Passage de l'état de réveil non répondant à celui de conscience minimale
Cependant, le traitement ne lui a pas permis de retrouver son état de conscience initial. Pour le professeur Laureys, il s’agit d’un passage de l’état d’éveil non répondant à un état de conscience minimale. "Le patient a les yeux grands ouverts et des mouvements réflexe mais il ne peut pas répondre à la commande", précise-t-il. Des scans cérébraux ont montré des améliorations dans les zones du cerveau impliquées dans le mouvement, la sensation et la conscience de son environnement.
Pour le Dr Hermann, neurologue à l’Institut du cerveau et de la moelle épinière (ICM), "cette étude représente un signal très positif car normalement des patients plongés dans un état végétatif depuis des années ne présentent pas de signes de conscience minimale". Cependant, "la stimulation électrique ne fonctionne que chez certains patients et la chirurgie est une méthode invasive qui présente des risques plus élevés", poursuit-il.

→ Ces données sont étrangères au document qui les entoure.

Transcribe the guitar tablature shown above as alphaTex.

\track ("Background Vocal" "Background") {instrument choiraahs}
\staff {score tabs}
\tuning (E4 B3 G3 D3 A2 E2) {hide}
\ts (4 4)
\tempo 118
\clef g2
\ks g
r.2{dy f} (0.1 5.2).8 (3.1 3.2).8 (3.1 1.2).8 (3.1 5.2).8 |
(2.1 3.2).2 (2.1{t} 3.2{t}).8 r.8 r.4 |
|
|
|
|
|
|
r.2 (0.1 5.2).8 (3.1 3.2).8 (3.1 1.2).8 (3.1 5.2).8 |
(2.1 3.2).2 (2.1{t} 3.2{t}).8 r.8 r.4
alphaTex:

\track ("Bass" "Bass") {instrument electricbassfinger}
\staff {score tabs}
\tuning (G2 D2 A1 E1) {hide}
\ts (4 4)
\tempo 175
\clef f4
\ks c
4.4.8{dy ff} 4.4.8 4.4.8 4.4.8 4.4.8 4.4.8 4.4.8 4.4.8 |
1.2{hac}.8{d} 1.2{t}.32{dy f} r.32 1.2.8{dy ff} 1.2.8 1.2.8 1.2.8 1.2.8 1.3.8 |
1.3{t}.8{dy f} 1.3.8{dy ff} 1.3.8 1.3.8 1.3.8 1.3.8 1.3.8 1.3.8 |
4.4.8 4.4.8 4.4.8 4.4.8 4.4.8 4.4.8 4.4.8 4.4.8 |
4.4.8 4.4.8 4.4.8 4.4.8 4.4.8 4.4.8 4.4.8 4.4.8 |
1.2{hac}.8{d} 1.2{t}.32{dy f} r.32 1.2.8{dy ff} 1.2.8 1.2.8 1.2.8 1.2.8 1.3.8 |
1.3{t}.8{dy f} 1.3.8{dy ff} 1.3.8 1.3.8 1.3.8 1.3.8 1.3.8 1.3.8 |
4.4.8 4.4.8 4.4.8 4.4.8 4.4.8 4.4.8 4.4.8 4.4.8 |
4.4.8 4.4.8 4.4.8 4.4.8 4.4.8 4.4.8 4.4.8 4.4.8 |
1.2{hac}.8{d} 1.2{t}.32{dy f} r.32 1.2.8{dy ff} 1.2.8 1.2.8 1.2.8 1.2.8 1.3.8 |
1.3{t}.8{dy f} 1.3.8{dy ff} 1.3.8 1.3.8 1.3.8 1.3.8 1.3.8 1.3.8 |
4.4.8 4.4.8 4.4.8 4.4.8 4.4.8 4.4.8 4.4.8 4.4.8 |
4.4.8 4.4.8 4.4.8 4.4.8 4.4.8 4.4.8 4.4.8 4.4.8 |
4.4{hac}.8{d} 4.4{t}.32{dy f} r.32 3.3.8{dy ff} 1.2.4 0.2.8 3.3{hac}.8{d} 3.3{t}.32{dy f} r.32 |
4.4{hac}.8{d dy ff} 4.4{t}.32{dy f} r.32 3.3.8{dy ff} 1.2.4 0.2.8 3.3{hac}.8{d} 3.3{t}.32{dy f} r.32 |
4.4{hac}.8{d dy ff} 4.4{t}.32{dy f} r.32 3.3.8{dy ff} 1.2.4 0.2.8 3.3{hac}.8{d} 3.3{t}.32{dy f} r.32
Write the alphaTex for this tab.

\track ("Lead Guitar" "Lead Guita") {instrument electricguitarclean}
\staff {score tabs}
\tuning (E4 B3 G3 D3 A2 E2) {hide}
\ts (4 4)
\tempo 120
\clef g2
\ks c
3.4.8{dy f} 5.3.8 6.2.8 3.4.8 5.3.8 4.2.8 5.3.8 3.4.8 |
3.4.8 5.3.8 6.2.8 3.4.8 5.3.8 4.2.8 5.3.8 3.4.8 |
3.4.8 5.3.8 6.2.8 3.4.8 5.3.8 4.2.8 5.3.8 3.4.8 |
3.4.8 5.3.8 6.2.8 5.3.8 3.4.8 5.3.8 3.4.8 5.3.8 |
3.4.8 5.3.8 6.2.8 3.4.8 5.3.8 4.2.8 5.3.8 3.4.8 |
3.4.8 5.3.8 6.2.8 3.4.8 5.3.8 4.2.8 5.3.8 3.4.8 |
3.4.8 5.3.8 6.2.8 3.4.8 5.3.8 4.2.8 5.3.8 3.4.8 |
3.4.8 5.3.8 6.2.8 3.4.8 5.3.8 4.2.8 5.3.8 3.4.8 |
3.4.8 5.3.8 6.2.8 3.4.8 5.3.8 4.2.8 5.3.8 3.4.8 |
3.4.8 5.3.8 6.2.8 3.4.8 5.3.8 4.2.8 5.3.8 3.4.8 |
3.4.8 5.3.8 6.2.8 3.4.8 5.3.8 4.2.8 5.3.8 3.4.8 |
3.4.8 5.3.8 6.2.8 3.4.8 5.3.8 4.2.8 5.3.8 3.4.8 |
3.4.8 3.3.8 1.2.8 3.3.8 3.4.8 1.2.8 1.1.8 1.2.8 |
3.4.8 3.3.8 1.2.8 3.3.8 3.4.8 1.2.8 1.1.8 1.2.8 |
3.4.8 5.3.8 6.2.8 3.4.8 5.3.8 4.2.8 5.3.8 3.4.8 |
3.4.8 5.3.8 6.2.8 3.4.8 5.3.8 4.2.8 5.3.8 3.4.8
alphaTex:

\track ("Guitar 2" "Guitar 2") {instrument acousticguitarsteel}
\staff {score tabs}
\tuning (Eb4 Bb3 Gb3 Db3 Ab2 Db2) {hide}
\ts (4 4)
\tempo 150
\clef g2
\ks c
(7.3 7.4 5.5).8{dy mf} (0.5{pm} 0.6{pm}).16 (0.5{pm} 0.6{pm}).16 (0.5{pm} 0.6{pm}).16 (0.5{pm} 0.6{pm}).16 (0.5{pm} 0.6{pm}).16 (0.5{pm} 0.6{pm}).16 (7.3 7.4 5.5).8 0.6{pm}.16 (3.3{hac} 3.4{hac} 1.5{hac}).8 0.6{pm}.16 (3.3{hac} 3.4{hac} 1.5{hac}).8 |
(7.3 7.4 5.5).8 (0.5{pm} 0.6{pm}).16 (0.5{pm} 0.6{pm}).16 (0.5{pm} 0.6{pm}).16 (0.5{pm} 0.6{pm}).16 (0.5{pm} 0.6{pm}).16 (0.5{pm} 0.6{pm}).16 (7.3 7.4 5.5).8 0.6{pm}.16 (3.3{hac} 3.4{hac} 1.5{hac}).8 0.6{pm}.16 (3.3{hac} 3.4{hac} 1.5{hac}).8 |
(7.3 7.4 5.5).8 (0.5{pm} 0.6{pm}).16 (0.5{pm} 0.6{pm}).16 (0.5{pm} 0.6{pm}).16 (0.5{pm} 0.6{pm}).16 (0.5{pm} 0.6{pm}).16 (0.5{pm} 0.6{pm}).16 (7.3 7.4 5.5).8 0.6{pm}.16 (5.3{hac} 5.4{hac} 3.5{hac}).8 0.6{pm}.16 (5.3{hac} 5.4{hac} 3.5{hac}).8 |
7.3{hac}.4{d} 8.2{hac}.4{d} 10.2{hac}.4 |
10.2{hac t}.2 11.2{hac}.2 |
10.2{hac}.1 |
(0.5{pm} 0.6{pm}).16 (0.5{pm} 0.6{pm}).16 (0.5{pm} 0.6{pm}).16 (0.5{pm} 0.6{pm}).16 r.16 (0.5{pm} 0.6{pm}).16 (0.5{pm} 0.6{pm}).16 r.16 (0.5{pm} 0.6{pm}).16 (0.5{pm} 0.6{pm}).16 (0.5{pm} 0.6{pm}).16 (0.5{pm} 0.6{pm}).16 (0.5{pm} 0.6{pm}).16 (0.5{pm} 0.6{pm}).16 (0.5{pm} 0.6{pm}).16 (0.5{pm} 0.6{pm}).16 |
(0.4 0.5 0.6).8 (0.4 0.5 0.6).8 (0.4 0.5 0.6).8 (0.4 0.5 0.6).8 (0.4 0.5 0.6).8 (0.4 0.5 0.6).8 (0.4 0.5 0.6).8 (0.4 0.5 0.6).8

De plus, l’étude étant réalisée sur un seul patient, il faudra l’étendre à une population plus large pour pouvoir en tirer des conclusions. L’objectif de cette étude est "d’améliorer à terme l’état des patients dans le coma afin qu’ils puissent participer au décision du processus thérapeutique", ajoute le neurologue.
En effet, pour Angela Sirigu, auteure de l’étude, "le but est de redonner aux patients l’emprise de leur vie et de leur destin même si la réalité est négative". Elle ajoute que "la capacité à décider est une des facultés les plus nobles de l’homme". De plus, "si les résultats se confirment, les bénéfices seront encore plus visibles chez les patients déjà en état de conscience minimale", conclut Angela Sirigu.